1. In a new code block, paste and run the following code to create a new dataframe to combine sales data with customer and product information include customer ID, item ID, order date, quantity, unit price, and tax:

from pyspark.sql.functions import col
    
dfdimCustomer_temp = spark.read.table("dimCustomer_gold")
dfdimProduct_temp = spark.read.table("dimProduct_gold")
    
df = df.withColumn("ItemName",split(col("Item"), ", ").getItem(0)) \
    .withColumn("ItemInfo",when((split(col("Item"), ", ").getItem(1).isNull() | (split(col("Item"), ", ").getItem(1)=="")),lit("")).otherwise(split(col("Item"), ", ").getItem(1))) \
    
    
# Create Sales_gold dataframe
    
dffactSales_gold = df.alias("df1").join(dfdimCustomer_temp.alias("df2"),(df.CustomerName == dfdimCustomer_temp.CustomerName) & (df.Email == dfdimCustomer_temp.Email), "left") \
        .join(dfdimProduct_temp.alias("df3"),(df.ItemName == dfdimProduct_temp.ItemName) & (df.ItemInfo == dfdimProduct_temp.ItemInfo), "left") \
    .select(col("df2.CustomerID") \
        , col("df3.ItemID") \
        , col("df1.OrderDate") \
        , col("df1.Quantity") \
        , col("df1.UnitPrice") \
        , col("df1.Tax") \
    ).orderBy(col("df1.OrderDate"), col("df2.CustomerID"), col("df3.ItemID"))
# Display the first 10 rows of the dataframe to preview your data
display(dffactSales_gold.head(10))

1. Now you’ll ensure that sales data remains up-to-date by running the following code in a new code block:

from delta.tables import *
    
deltaTable = DeltaTable.forPath(spark, 'Tables/factsales_gold')
    
dfUpdates = dffactSales_gold
    
deltaTable.alias('gold') \
  .merge(
    dfUpdates.alias('updates'),
    'gold.OrderDate = updates.OrderDate AND gold.CustomerID = updates.CustomerID AND gold.ItemID = updates.ItemID'
  ) \
   .whenMatchedUpdate(set =
    {
          
    }
  ) \
 .whenNotMatchedInsert(values =
    {
      "CustomerID": "updates.CustomerID",
      "ItemID": "updates.ItemID",
      "OrderDate": "updates.OrderDate",
      "Quantity": "updates.Quantity",
      "UnitPrice": "updates.UnitPrice",
      "Tax": "updates.Tax"
    }
  ) \
.execute()

Here you’re using Delta Lake’s merge operation to synchronize and update the factsales_gold table with new sales data (dffactSales_gold). The operation compares the order date, customer ID, and item ID between the existing data (silver table) and the new data (updates dataframe), updating matching records and inserting new records as needed.

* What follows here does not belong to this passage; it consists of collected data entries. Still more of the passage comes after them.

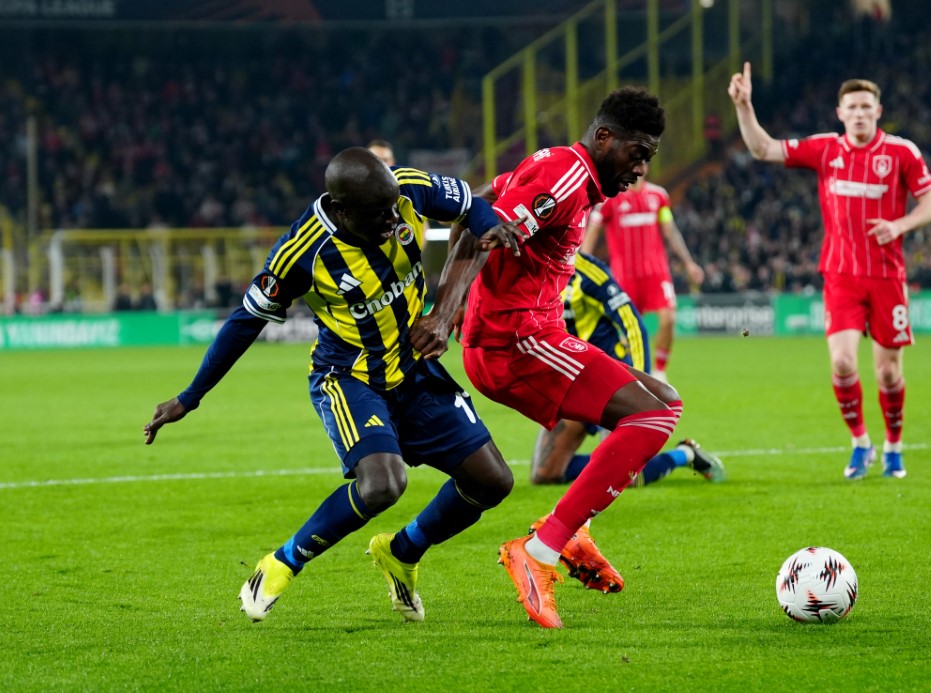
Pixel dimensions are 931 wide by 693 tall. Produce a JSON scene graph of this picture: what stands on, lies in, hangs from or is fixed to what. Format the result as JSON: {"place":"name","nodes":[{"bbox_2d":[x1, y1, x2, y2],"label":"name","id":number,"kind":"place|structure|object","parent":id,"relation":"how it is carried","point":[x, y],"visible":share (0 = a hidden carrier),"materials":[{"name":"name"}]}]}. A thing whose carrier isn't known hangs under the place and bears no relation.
{"place":"outdoors","nodes":[
{"label":"outdoors","id":0,"kind":"place"},
{"label":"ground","id":1,"kind":"structure","parent":0},
{"bbox_2d":[1,225,295,312],"label":"yellow railing","id":2,"kind":"object","parent":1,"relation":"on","point":[56,247],"visible":0.6,"materials":[{"name":"metal"}]},
{"bbox_2d":[0,332,930,692],"label":"grass pitch","id":3,"kind":"object","parent":1,"relation":"on","point":[839,494],"visible":0.76,"materials":[{"name":"green plant"}]},
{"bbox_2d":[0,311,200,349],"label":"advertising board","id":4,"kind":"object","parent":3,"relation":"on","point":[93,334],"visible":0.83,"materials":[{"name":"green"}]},
{"bbox_2d":[178,309,313,345],"label":"advertising board","id":5,"kind":"object","parent":3,"relation":"on","point":[266,327],"visible":0.4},
{"bbox_2d":[138,142,543,624],"label":"man","id":6,"kind":"object","parent":3,"relation":"on","point":[396,189],"visible":0.94},
{"bbox_2d":[367,139,395,167],"label":"person","id":7,"kind":"object","parent":3,"relation":"on","point":[382,152],"visible":0.08},
{"bbox_2d":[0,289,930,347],"label":"advertising board","id":8,"kind":"object","parent":3,"relation":"on","point":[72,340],"visible":0.52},
{"bbox_2d":[412,87,679,627],"label":"man","id":9,"kind":"object","parent":3,"relation":"on","point":[567,534],"visible":0.96},
{"bbox_2d":[522,248,726,486],"label":"man","id":10,"kind":"object","parent":3,"relation":"on","point":[585,272],"visible":0.25},
{"bbox_2d":[582,171,702,384],"label":"man","id":11,"kind":"object","parent":3,"relation":"on","point":[687,261],"visible":0.61},
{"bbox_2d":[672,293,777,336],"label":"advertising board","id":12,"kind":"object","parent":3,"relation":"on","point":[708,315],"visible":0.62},
{"bbox_2d":[775,547,857,624],"label":"soccer ball","id":13,"kind":"object","parent":3,"relation":"on","point":[806,577],"visible":0.99,"materials":[{"name":"white"}]},
{"bbox_2d":[729,65,930,481],"label":"man","id":14,"kind":"object","parent":3,"relation":"on","point":[874,230],"visible":0.94},
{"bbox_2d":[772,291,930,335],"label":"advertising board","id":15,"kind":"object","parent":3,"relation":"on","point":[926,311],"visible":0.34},
{"bbox_2d":[1,0,930,307],"label":"grandstand","id":16,"kind":"object","parent":1,"relation":"on","point":[837,82],"visible":0.59,"materials":[{"name":"black"}]},
{"bbox_2d":[26,116,38,241],"label":"pole","id":17,"kind":"object","parent":16,"relation":"on","point":[31,127],"visible":0.64,"materials":[{"name":"grey metal"}]},
{"bbox_2d":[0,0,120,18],"label":"banner","id":18,"kind":"object","parent":16,"relation":"attached to","point":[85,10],"visible":0.95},
{"bbox_2d":[0,26,481,281],"label":"crowd","id":19,"kind":"object","parent":16,"relation":"on","point":[178,84],"visible":0.37},
{"bbox_2d":[480,0,773,179],"label":"metal railing","id":20,"kind":"object","parent":16,"relation":"on","point":[488,131],"visible":0.62,"materials":[{"name":"yellow metal"}]},
{"bbox_2d":[679,9,930,295],"label":"crowd","id":21,"kind":"object","parent":16,"relation":"on","point":[798,214],"visible":0.22}
]}

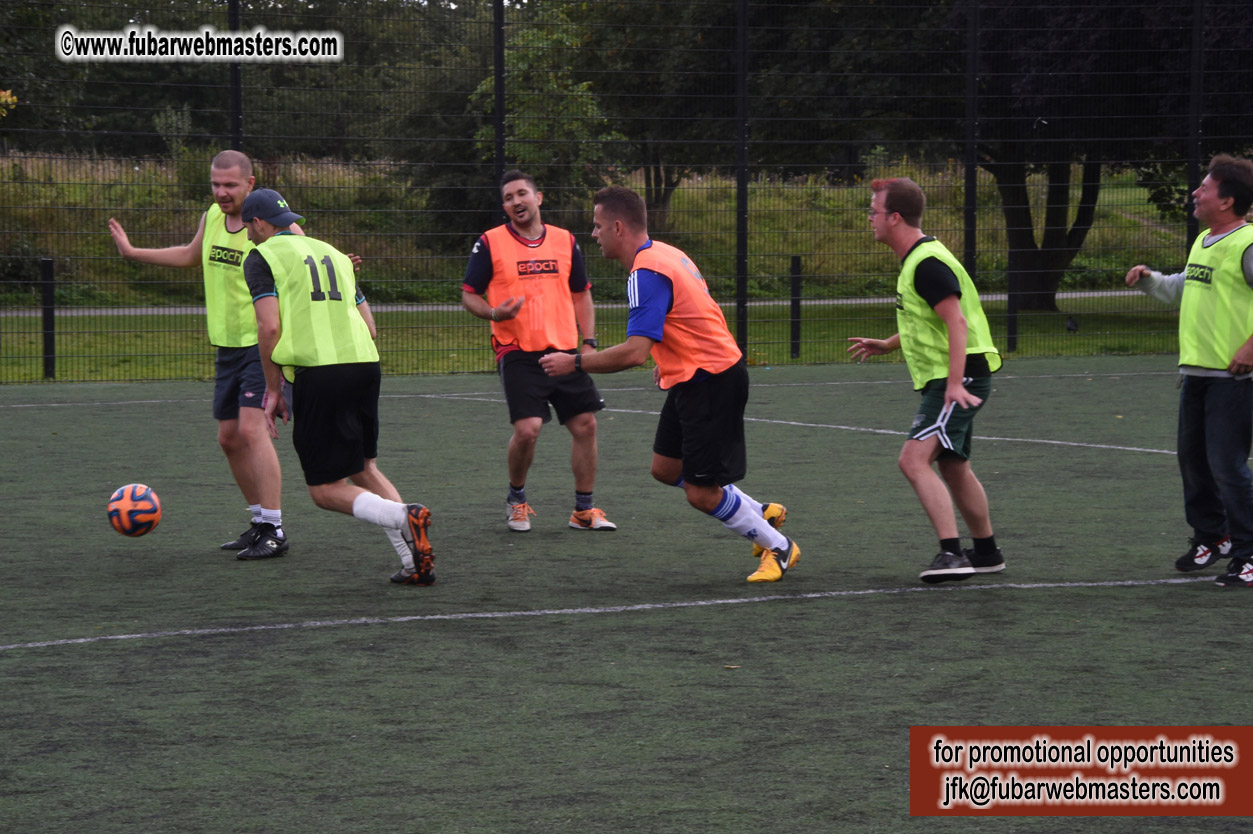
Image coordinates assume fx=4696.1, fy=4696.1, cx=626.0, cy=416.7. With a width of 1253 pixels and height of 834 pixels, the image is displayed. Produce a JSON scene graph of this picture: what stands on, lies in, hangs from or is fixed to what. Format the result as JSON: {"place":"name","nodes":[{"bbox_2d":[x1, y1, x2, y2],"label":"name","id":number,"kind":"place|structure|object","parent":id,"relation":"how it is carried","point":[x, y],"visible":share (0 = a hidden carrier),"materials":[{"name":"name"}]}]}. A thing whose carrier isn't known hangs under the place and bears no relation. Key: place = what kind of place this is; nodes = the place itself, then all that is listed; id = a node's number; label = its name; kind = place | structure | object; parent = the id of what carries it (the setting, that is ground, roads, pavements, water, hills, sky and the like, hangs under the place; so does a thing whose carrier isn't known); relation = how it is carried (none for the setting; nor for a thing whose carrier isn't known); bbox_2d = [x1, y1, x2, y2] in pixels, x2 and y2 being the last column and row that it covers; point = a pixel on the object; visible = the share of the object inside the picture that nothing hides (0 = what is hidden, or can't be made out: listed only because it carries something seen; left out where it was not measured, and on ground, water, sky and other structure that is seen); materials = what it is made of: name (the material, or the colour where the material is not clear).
{"place":"outdoors","nodes":[
{"label":"outdoors","id":0,"kind":"place"},
{"bbox_2d":[227,0,242,150],"label":"fence post","id":1,"kind":"object","parent":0,"point":[236,115],"visible":0.44,"materials":[{"name":"black metal"}]},
{"bbox_2d":[492,0,505,215],"label":"fence post","id":2,"kind":"object","parent":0,"point":[498,159],"visible":0.58,"materials":[{"name":"black metal"}]},
{"bbox_2d":[0,288,1160,317],"label":"path","id":3,"kind":"structure","parent":0,"point":[150,310],"materials":[{"name":"grey concrete"}]},
{"bbox_2d":[1,291,1191,384],"label":"lawn","id":4,"kind":"structure","parent":0,"point":[109,339],"materials":[{"name":"green plant"}]},
{"bbox_2d":[40,258,55,378],"label":"fence post","id":5,"kind":"object","parent":4,"relation":"on","point":[47,268],"visible":0.89,"materials":[{"name":"black metal"}]},
{"bbox_2d":[789,255,801,359],"label":"fence post","id":6,"kind":"object","parent":4,"relation":"on","point":[795,327],"visible":0.96,"materials":[{"name":"black metal"}]},
{"bbox_2d":[1006,251,1018,351],"label":"fence post","id":7,"kind":"object","parent":4,"relation":"on","point":[1013,307],"visible":0.74,"materials":[{"name":"black metal"}]},
{"bbox_2d":[1064,315,1079,333],"label":"bird","id":8,"kind":"object","parent":4,"relation":"on","point":[1072,324],"visible":0.98},
{"bbox_2d":[957,0,1249,313],"label":"tree","id":9,"kind":"object","parent":4,"relation":"on","point":[1016,200],"visible":0.74,"materials":[{"name":"plant"}]},
{"bbox_2d":[0,148,1204,304],"label":"grassy bank","id":10,"kind":"structure","parent":0,"point":[1097,234],"materials":[{"name":"green plant"}]},
{"bbox_2d":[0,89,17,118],"label":"shrub","id":11,"kind":"object","parent":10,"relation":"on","point":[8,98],"visible":0.92,"materials":[{"name":"plant"}]},
{"bbox_2d":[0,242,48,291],"label":"shrub","id":12,"kind":"object","parent":10,"relation":"on","point":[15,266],"visible":0.68,"materials":[{"name":"green plant"}]},
{"bbox_2d":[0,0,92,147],"label":"tree","id":13,"kind":"object","parent":10,"relation":"on","point":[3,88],"visible":0.73,"materials":[{"name":"green plant"}]},
{"bbox_2d":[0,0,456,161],"label":"tree","id":14,"kind":"object","parent":10,"relation":"on","point":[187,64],"visible":0.57,"materials":[{"name":"green plant"}]},
{"bbox_2d":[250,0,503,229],"label":"tree","id":15,"kind":"object","parent":10,"relation":"on","point":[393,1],"visible":0.55,"materials":[{"name":"green plant"}]},
{"bbox_2d":[467,4,621,223],"label":"tree","id":16,"kind":"object","parent":10,"relation":"on","point":[545,88],"visible":0.65,"materials":[{"name":"green plant"}]},
{"bbox_2d":[578,0,729,230],"label":"tree","id":17,"kind":"object","parent":10,"relation":"on","point":[651,195],"visible":0.66,"materials":[{"name":"green plant"}]},
{"bbox_2d":[0,351,1252,833],"label":"artificial turf","id":18,"kind":"structure","parent":0,"point":[1241,618],"materials":[{"name":"green carpet"}]},
{"bbox_2d":[106,483,161,536],"label":"soccer ball","id":19,"kind":"object","parent":18,"relation":"on","point":[128,502],"visible":0.98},
{"bbox_2d":[108,150,300,559],"label":"man","id":20,"kind":"object","parent":18,"relation":"on","point":[243,161],"visible":0.79},
{"bbox_2d":[238,184,438,582],"label":"man","id":21,"kind":"object","parent":18,"relation":"on","point":[359,499],"visible":0.97},
{"bbox_2d":[461,171,618,531],"label":"man","id":22,"kind":"object","parent":18,"relation":"on","point":[518,370],"visible":0.97},
{"bbox_2d":[1,1,1252,386],"label":"fence","id":23,"kind":"object","parent":18,"relation":"on","point":[234,32],"visible":0.9,"materials":[{"name":"black metal"}]},
{"bbox_2d":[542,181,804,582],"label":"man","id":24,"kind":"object","parent":18,"relation":"on","point":[633,271],"visible":0.97},
{"bbox_2d":[735,0,748,365],"label":"fence post","id":25,"kind":"object","parent":18,"relation":"on","point":[741,319],"visible":0.91,"materials":[{"name":"black metal"}]},
{"bbox_2d":[844,179,1004,582],"label":"man","id":26,"kind":"object","parent":18,"relation":"on","point":[959,397],"visible":0.98},
{"bbox_2d":[1125,155,1252,590],"label":"man","id":27,"kind":"object","parent":18,"relation":"on","point":[1214,421],"visible":0.99},
{"bbox_2d":[963,0,978,280],"label":"fence post","id":28,"kind":"object","parent":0,"point":[972,263],"visible":0.7,"materials":[{"name":"black metal"}]},
{"bbox_2d":[1186,0,1203,253],"label":"fence post","id":29,"kind":"object","parent":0,"point":[1197,132],"visible":0.65,"materials":[{"name":"black metal"}]}
]}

Wow, what a lab it was! You completed so many tasks, and you should be proud of yourself! You now have a curated, efficient gold layer that can be used for reporting and analysis.

And, that’s a wrap! You’ve completed all the labs, and you should now be well equipped to start building scalable and robust analytics solutions using Microsoft Fabric. Well done!